Dans ces conditions, il est impératif de rompre avec une vision traditionnelle du développement territorial en Normandie. Des activités phares sont fortement menacées à moyen ou long terme : le pétrole et le nucléaire comme sources d’énergie prépondérantes, les industries mécaniques (automobile, électroménager), l’élevage… Pour les renouveler et en créer de nouvelles, il faut soutenir des orientations transversales au développement dans le cadre d’un projet ambitieux d’aménagement et de promotion du territoire.
  • La façade maritime de la Normandie ouvre la France sur l’une des mers les plus fréquentées du monde. Il convient de rompre avec l’absence d’une politique maritime nationale. La Région, consciente de cette position, doit participer à un renouveau en se donnant les moyens d’intervenir dans les échanges internationaux, plus généralement dans le domaine maritime.
  • L’amélioration des connexions de la Normandie toute entière est un enjeu majeur : avec Paris, les aéroports internationaux, le réseau des trains à grande vitesse européen comme entre Caen, Rouen et Le Havre. Mais la question de la vitesse doit être combinée avec la qualité des services, l’interconnexion des modes de transport - notamment collectifs - pour une meilleure desserte de l’ensemble des territoires et des populations. Il faut, avec la même attention, étendre et structurer les arrière-pays portuaires en développant le fret ferroviaire et la navigation fluviale.

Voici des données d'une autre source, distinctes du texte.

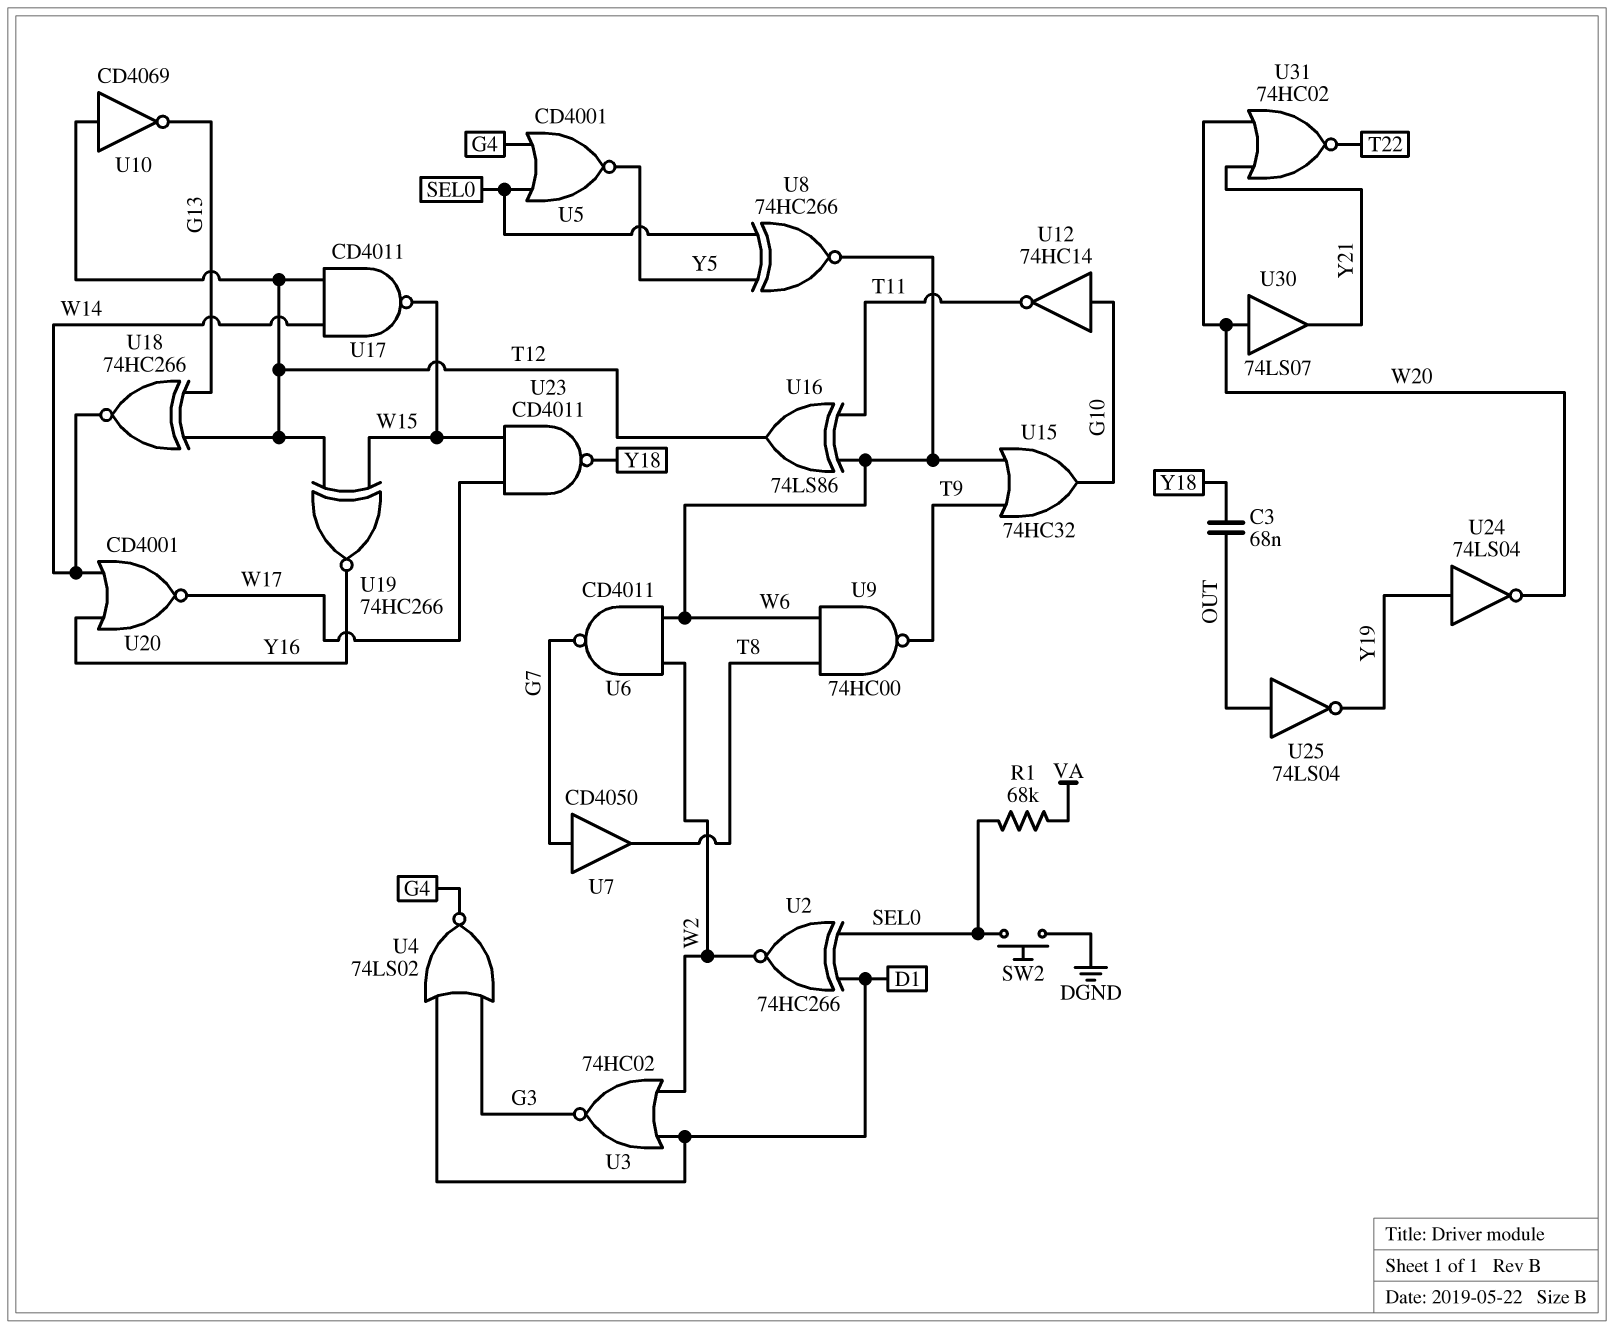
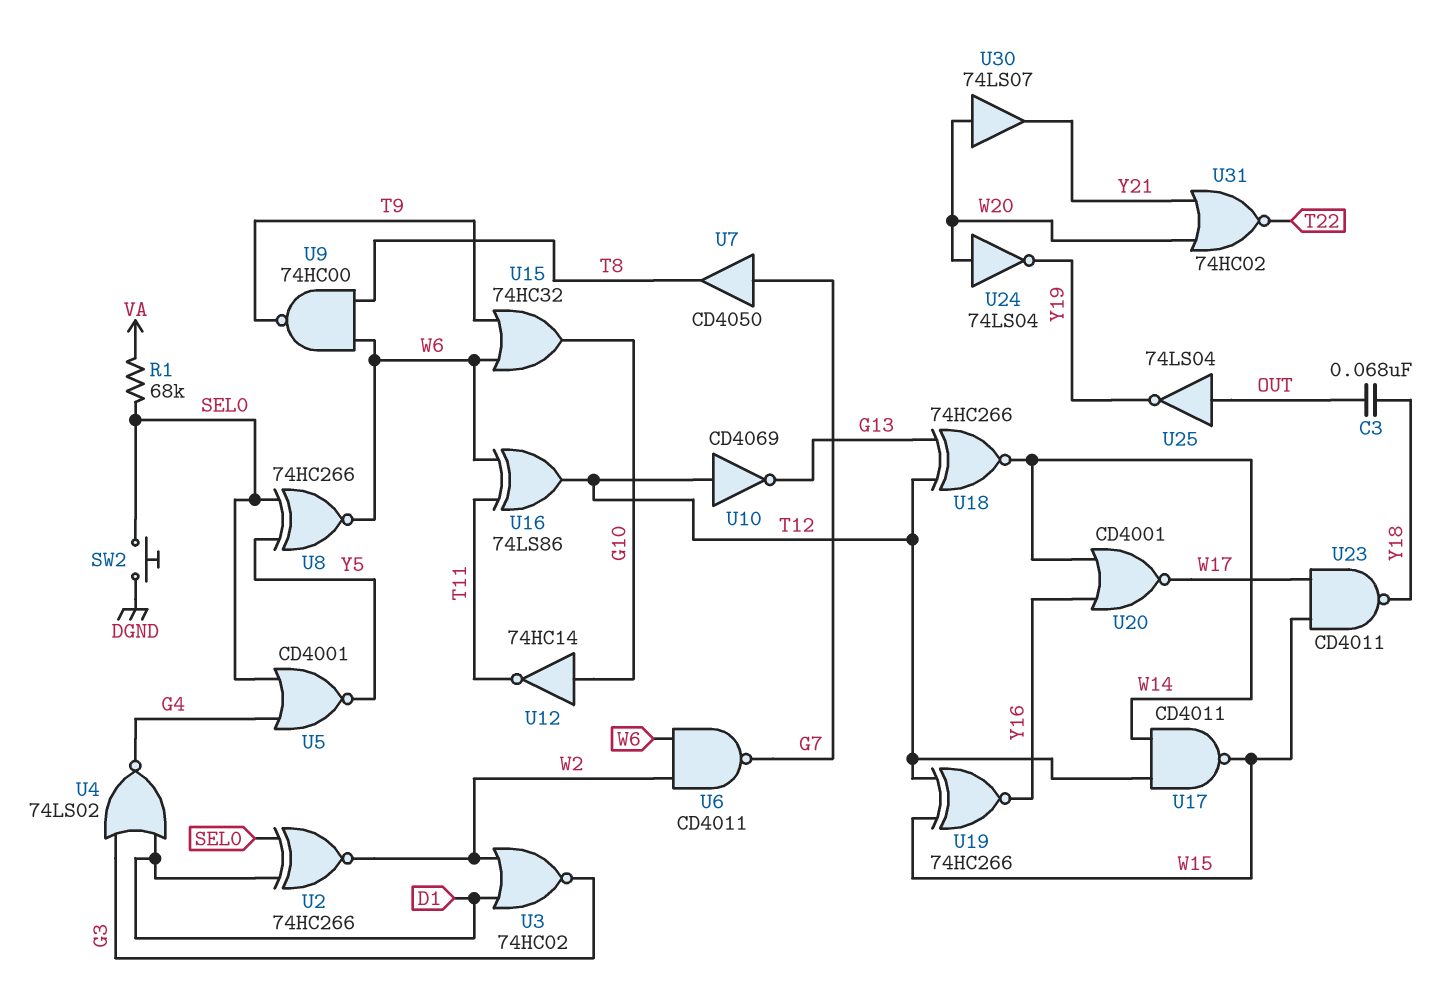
U24: NOT 74LS04 (in Y19, out W20) -> NOT 74LS04 (in W20, out Y19)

  • Le développement futur de la Normandie impose d’amplifier et de diversifier les actions de formation initiale et continue, impulsées notamment par la Région, pour combler les retards en matière de compétences qui pénalisent son développement économique, social et culturel. Il faut stimuler et accompagner en tous domaines la recherche, l’innovation et les initiatives qui s’avèrent vitales pour relever les défis auxquels la Normandie est déjà et sera de plus en plus confrontée.
  • Il est temps d’ouvrir sur ces questions un débat citoyen qui ne se limite pas à des manifestations médiatiques ou à une communication institutionnelle et qui soit capable de susciter une solidarité régionale et la compréhension du plus grand nombre. Il s’agit de combiner le développement économique avec la qualité des relations sociales, le respect du cadre de vie et l’épanouissement culturel.

La Normandie qui a été illustrée par Guillaume le Conquérant, Alexis de Tocqueville, Gustave Flaubert, et qui a été le berceau de l'Impressionnisme et de beaucoup d’autres créations artistiques et culturelles, ne doit pas être seulement considérée comme un espace économique mais aussi comme un espace vécu, qui doit tenir toute sa place dans les grandes évolutions du monde. Ainsi pourraient converger, avec audace et esprit de coopération, les initiatives et les volontés pour promouvoir un nouveau modèle de développement.


(1) Arnaud BRENNETOT (Rouen), Madeleine BROCARD (Le Havre), Pascal BULEON (Caen), Michel BUSSI (Rouen), Sophie de RUFFRAY (Rouen), Anne-Marie FIXOT (Caen), Armand FREMONT (Caen et Paris), François J. GAY (Rouen), Yves GUERMOND (Rouen), Robert HERIN (Caen), Bruno LECOQUIERRE (Le Havre), Laurent LEVEQUE (Le Havre).